#### [Record extracts]
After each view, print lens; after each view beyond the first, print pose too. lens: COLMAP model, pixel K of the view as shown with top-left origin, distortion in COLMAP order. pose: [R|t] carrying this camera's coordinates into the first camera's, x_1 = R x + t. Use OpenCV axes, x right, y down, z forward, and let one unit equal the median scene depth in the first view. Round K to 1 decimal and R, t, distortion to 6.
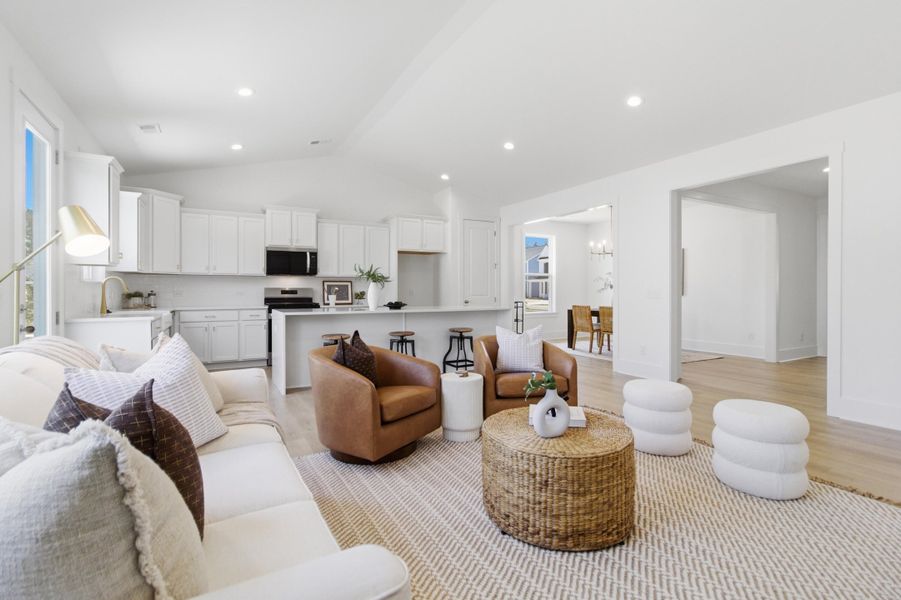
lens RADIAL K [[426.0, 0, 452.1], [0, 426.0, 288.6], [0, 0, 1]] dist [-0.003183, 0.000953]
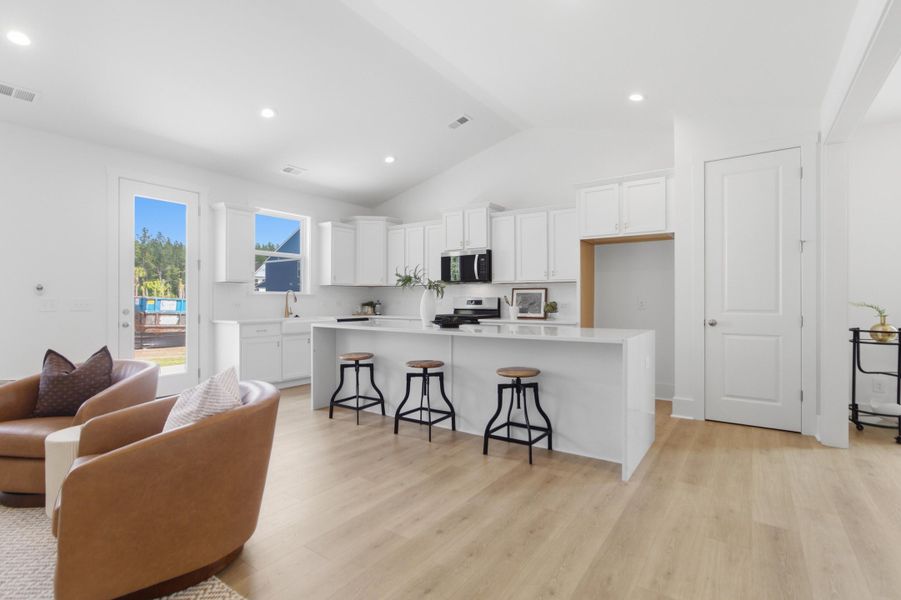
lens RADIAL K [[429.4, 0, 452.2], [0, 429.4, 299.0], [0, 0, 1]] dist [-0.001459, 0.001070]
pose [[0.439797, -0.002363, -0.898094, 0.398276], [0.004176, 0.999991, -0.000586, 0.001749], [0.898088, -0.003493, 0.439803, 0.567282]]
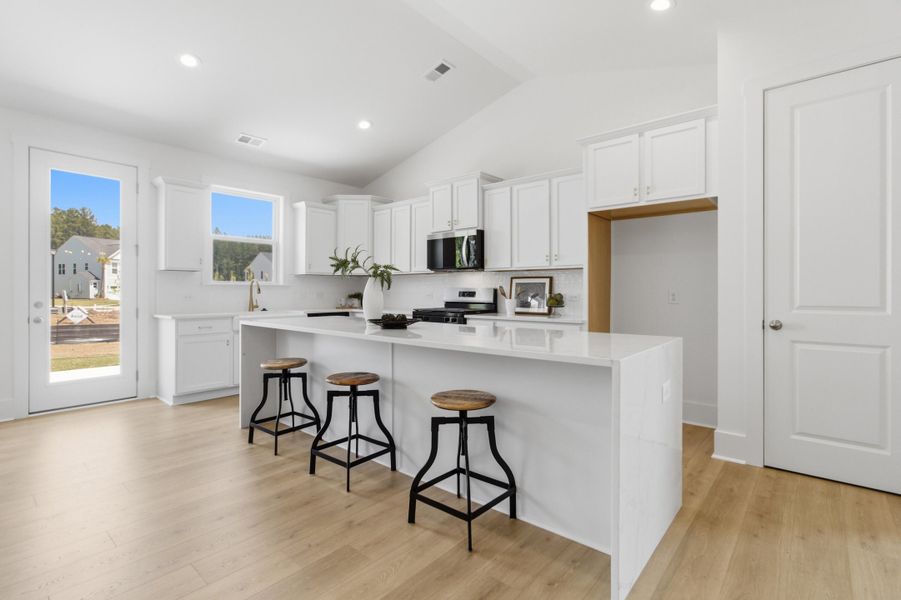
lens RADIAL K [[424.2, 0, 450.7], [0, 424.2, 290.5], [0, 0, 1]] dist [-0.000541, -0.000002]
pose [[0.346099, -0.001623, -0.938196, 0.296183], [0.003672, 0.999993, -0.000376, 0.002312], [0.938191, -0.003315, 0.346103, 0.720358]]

#### [Your objective]
Change "view" to "frame" wherever it occurs in the records above, and give the records back with every other word the same. Leave the pictures out of your answer.

#### [Your response]
After each frame, print lens; after each frame beyond the first, print pose too. lens: COLMAP model, pixel K of the frame as shown with top-left origin, distortion in COLMAP order. pose: [R|t] carrying this camera's coordinates into the first camera's, x_1 = R x + t. Use OpenCV axes, x right, y down, z forward, and let one unit equal the median scene depth in the first frame. Round K to 1 decimal and R, t, distortion to 6.
lens RADIAL K [[426.0, 0, 452.1], [0, 426.0, 288.6], [0, 0, 1]] dist [-0.003183, 0.000953]
lens RADIAL K [[429.4, 0, 452.2], [0, 429.4, 299.0], [0, 0, 1]] dist [-0.001459, 0.001070]
pose [[0.439797, -0.002363, -0.898094, 0.398276], [0.004176, 0.999991, -0.000586, 0.001749], [0.898088, -0.003493, 0.439803, 0.567282]]
lens RADIAL K [[424.2, 0, 450.7], [0, 424.2, 290.5], [0, 0, 1]] dist [-0.000541, -0.000002]
pose [[0.346099, -0.001623, -0.938196, 0.296183], [0.003672, 0.999993, -0.000376, 0.002312], [0.938191, -0.003315, 0.346103, 0.720358]]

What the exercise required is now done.